Genomic structure and differential expression of two tandem-arranged GSTZ genes in rice.

Glutathione S-transferases (GSTs) are scavenging enzymes that detoxify cellular xenobiotics and toxins by catalyzing the conjugation of these substrates with a tripeptide glutathione. GSTs are classified depending on gene organization and sequence similarity. The sequence analysis of genomic DNA for zeta class GST (GSTZ) locus in rice indicated that two homologous GSTZ genes lay in a tandem orientation with a short (0.4 kb) intergenic spacer. The upstream OsGSTZ1 and downstream OsGSTZ2 spanned 3.5 and 3.2 kb with nine coding exons, respectively. The transcript of OsGSTZ1 had a long 3' untranslated region (3' UTR) that was mostly encoded by a 10th noncoding exon, whereas OsGSTZ2 mRNA contained a long 5' UTR. Northern blot analysis showed that OsGSTZ1/2 messages were strongly expressed in leaf blades, while transcripts from roots were low level. Because OsGSTZ1/2 messages in leaf tissues were strongly induced only by water treatment, it was difficult to assay for the induction of OsGSTZ1/2 transcripts by various stress treatments.
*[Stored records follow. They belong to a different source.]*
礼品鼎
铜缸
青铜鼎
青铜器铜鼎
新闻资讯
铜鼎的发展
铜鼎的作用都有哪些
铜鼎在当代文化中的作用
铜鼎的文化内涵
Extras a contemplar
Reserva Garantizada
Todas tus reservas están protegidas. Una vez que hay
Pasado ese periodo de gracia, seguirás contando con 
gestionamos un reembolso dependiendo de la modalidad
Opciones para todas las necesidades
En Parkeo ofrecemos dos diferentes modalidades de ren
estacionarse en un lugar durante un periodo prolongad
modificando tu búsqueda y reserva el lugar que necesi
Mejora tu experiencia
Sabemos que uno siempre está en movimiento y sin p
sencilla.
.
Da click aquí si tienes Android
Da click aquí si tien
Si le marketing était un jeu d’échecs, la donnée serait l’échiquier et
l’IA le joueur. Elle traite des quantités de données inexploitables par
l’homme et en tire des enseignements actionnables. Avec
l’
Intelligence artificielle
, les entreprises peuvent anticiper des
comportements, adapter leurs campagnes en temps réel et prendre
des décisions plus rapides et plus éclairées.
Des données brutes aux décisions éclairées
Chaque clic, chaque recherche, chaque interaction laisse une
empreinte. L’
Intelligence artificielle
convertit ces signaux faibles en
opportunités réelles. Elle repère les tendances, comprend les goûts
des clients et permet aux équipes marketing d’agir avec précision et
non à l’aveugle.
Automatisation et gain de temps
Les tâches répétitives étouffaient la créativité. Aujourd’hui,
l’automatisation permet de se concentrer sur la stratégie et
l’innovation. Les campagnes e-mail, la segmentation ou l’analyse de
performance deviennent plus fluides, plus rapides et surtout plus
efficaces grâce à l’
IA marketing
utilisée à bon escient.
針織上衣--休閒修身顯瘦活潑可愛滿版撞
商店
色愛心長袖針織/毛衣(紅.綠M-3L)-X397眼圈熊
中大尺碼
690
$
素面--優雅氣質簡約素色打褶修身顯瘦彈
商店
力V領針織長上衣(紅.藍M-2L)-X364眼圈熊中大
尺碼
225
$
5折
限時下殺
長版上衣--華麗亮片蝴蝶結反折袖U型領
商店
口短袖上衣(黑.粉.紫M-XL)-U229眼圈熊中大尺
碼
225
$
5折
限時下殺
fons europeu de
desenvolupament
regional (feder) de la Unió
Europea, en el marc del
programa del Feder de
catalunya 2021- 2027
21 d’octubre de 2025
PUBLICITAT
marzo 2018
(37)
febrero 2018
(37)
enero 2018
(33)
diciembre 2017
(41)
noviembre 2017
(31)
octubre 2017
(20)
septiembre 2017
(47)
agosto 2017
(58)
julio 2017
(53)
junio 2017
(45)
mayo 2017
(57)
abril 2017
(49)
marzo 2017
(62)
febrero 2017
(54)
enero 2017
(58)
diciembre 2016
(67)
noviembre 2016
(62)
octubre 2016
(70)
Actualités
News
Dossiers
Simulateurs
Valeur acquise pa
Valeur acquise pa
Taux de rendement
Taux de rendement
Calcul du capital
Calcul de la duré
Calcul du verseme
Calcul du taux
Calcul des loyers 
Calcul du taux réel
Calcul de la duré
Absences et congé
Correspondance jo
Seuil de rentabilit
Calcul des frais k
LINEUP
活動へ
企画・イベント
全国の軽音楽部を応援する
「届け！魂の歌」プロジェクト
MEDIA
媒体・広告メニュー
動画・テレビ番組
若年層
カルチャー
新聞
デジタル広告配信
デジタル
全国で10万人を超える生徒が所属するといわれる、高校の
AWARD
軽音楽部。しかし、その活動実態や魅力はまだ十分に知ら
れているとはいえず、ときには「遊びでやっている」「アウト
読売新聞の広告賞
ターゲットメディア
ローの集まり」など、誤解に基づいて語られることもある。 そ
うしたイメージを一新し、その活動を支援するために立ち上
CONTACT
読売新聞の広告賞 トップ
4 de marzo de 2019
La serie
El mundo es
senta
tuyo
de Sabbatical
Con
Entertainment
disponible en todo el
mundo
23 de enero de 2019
Thus, using rice culture cells, we analyzed the respective responses of OsGSTZ1 and OsGSTZ2 genes against various treatments by real-time reverse transcriptase-polymerase chain reaction (RT-PCR). The results showed that OsGSTZ1 was expressed at a level ca. 1000-fold higher than OsGSTZ2 in suspension cells without stress treatment. OsGSTZ1 was expressed constitutively under various stress conditions. In contrast, the expression of OsGSTZ2 gene was strongly enhanced to 30-fold by treatment with jasmonic acid. These observations suggested that the expression of OsGSTZ1 and OsGSTZ2 genes are differentially regulated in the culture cell of rice.